Arqade Asked by RS86 on April 6, 2021
So I installed Steam + a few games onto a USB hard drive easily enough, and so far everything seems to work fine.
But I’ve read mixed opinions online, many say that it is a bad idea to do such a thing.
Most of the games I play are quite old (mainly Unreal Tournament games) so the speed at which my games run isn’t an issue.
But is there a chance something could ‘mess up’ further down the line and I’ll be back to square one?
Consider the following: The games will load much slower but it will be portable. I for my self wouldn't install the games on a USB hard drive because steam has a cloud service so portability isn't a problem, the only thing that will happen is that your games load way slower so: No, i wouldn't recommend it.
Correct answer by timelessfear on April 6, 2021
I would seriously consider installing Steam itself onto an internal disk, and then creating a library folder on the external disk (and setting it as the default). This would avoid any weirdness by having the Steam app inaccessible when the external disk is not attached. Only the games on the disk become inaccessible when removed (which should be the bulk of the disk usage)

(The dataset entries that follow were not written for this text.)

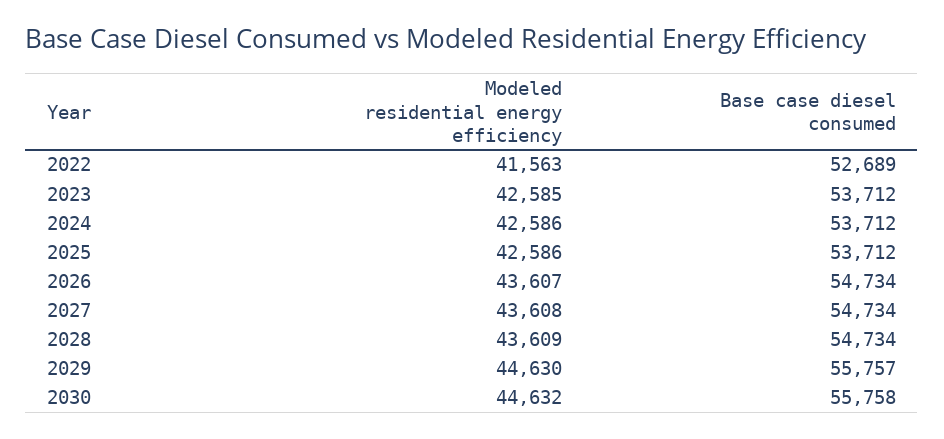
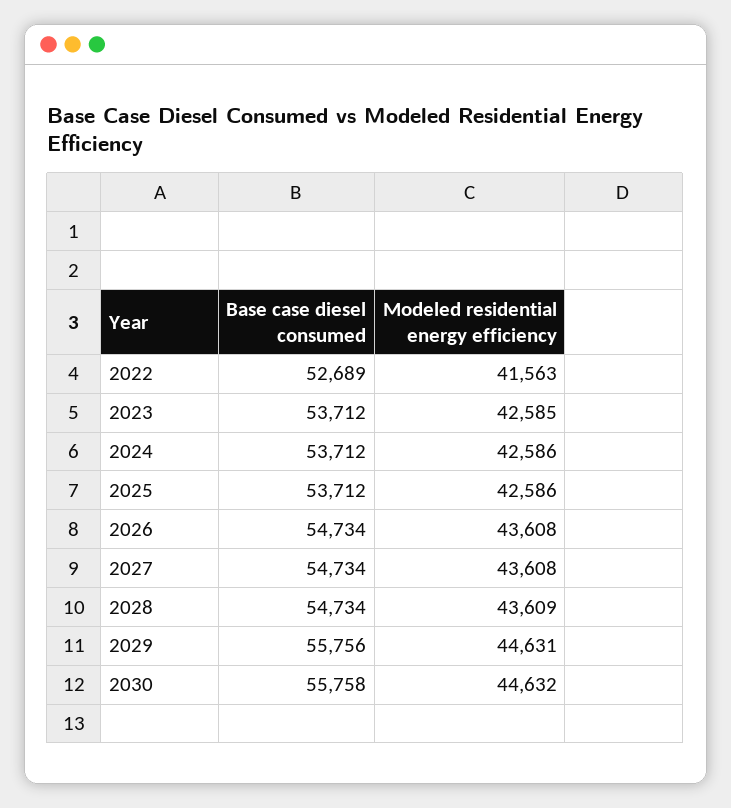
Modeled residential energy efficiency, 2026: 43607 -> 43608
Modeled residential energy efficiency, 2029: 44630 -> 44631
Base case diesel consumed, 2029: 55757 -> 55756

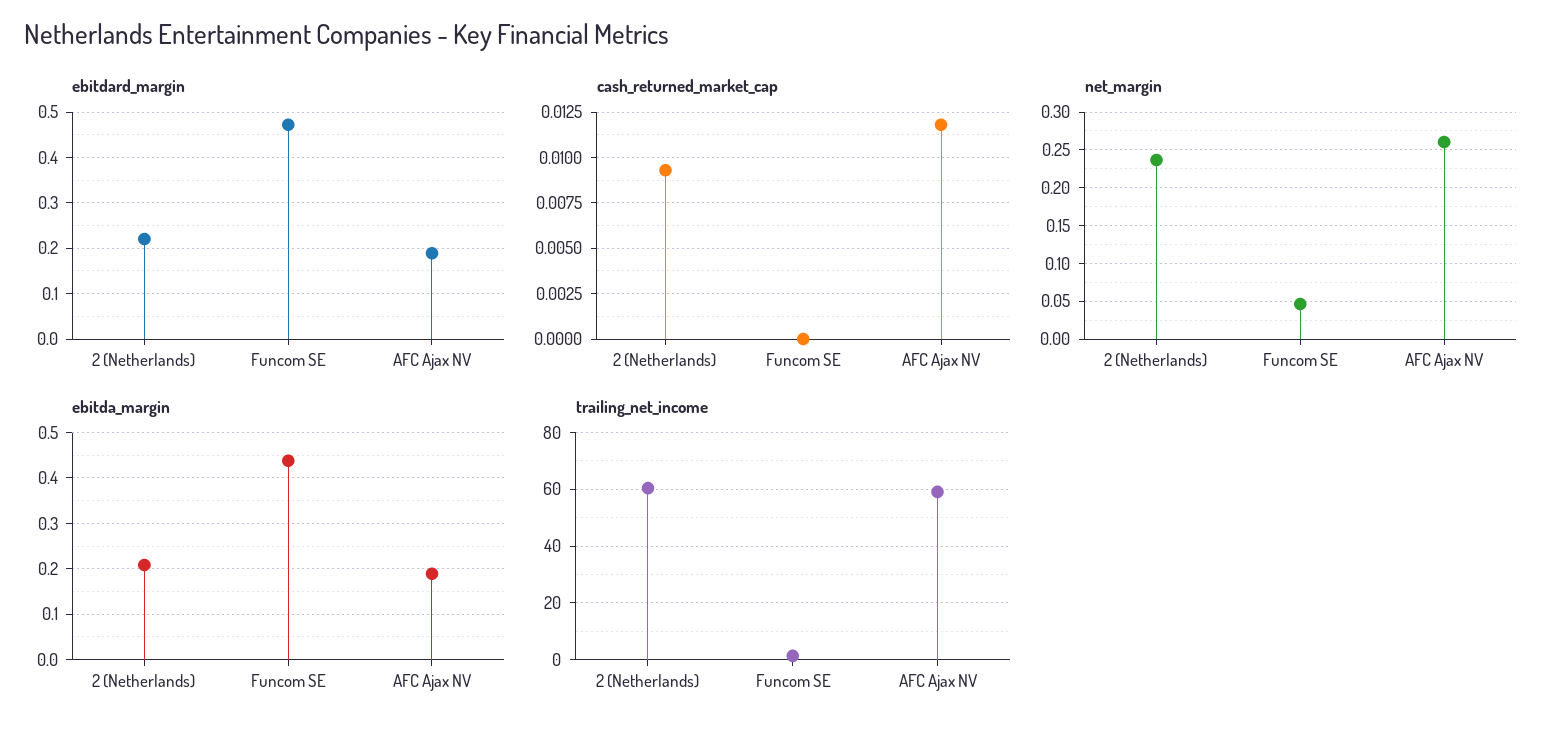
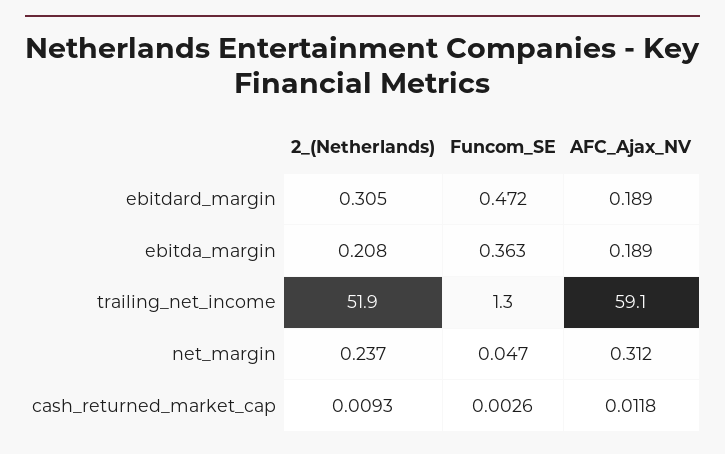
ebitdard_margin, 2 (Netherlands): 0.22 -> 0.305
cash_returned_market_cap, Funcom SE: 0 -> 0.0026
net_margin, AFC Ajax NV: 0.26 -> 0.312
ebitda_margin, Funcom SE: 0.44 -> 0.363
trailing_net_income, 2 (Netherlands): 60 -> 51.9

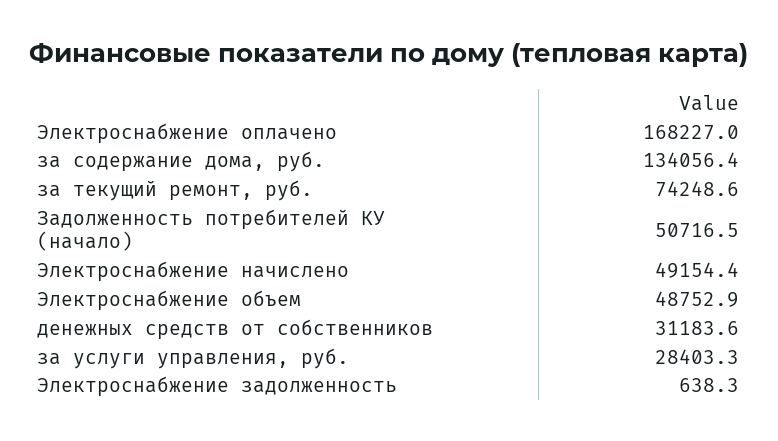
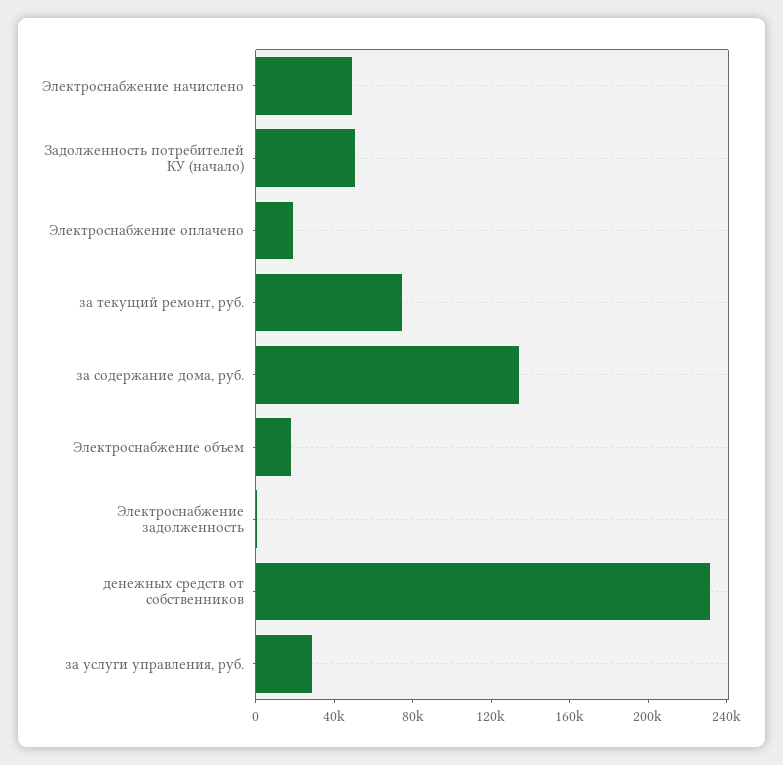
Электроснабжение оплачено: 168227 -> 20000
Электроснабжение объем: 48752.9 -> 20000
денежных средств от собственников: 31183.6 -> 230000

I have a tablet PC, which doesn't have enough storage on the local/internal 'disk' to be able to install (most) games on. Instead I have a steam library folder set up on a micro SD card, to which I install any games I play on it.
Sometimes I need to put a different SD card in there - the games on the SD card just become unavailable, but as soon as I put the steam one back in they appear as installed again.
This also happened when an SSD disk in my PC 'dissapeared' due to a BIOS glitch.